- size of dataframe

In [None]:
import sys

# Convert DataFrame to Pandas DataFrame
pandas_df = df.toPandas()

# Estimate memory usage
memory_usage_mb = sys.getsizeof(pandas_df) / (1024 * 1024)  # Convert to MB
print("Estimated memory usage:", memory_usage_mb, "MB")


In [None]:
df.explain()


Partitioning
Purpose: Partitioning divides data into logical partitions based on one or more columns, typically improving query performance by reducing the amount of data to scan.

Mechanism: Spark organizes data into directories based on partition columns, making it easy to filter and retrieve data based on partition values.



In [None]:
df.write.partitionBy("year", "month").parquet("path/to/table")


Bucketing
Purpose: Bucketing distributes data evenly into a fixed number of buckets based on a hash function applied to one or more columns, typically improving join and aggregation performance.

Mechanism: Spark writes data into a fixed number of files, or buckets, based on the hash value of the bucketing columns.

In [None]:
df.write.bucketBy(10, "customer_id").sortBy("transaction_date").saveAsTable("bucketed_table")


Columnar Storage: Parquet is a columnar storage format, similar to Redshift's internal storage format.
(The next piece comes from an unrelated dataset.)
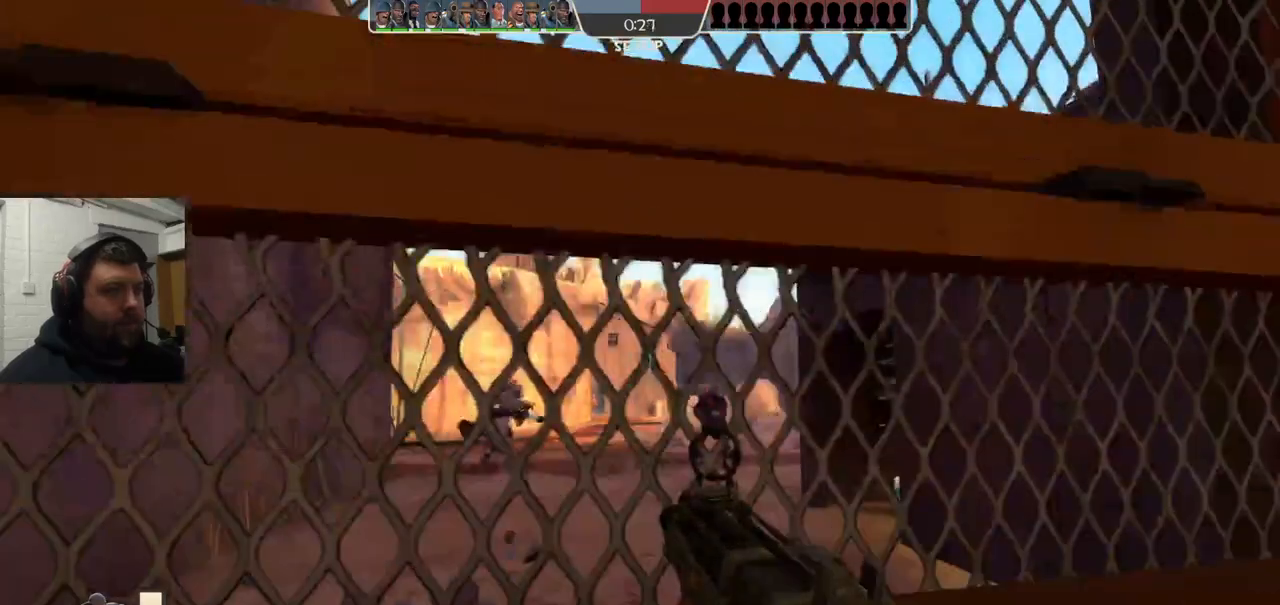
{"buttons": [], "left_stick": "left", "right_stick": "left", "events": [[150, "left_stick", "down"], [233, "right_stick", "left"], [367, "left_stick", "down-left"], [483, "left_stick", "left"]]}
This alignment makes data loading into Redshift more efficient because it can take advantage of Redshift's optimized columnar storage.

In [None]:
df.coalesce(1).write \
    .format("parquet") \
    .option("compression", "snappy") \  # Choose your preferred compression codec
    .mode("overwrite") \
    .save("s3://your-bucket/path/to/save/location")

The explode() function in PySpark is used to transform an array or map column into multiple rows, with one row for each element of the array or key-value pair of the map.

In [None]:
exploded_df = df.select("name", explode("fruits").alias("fruit"))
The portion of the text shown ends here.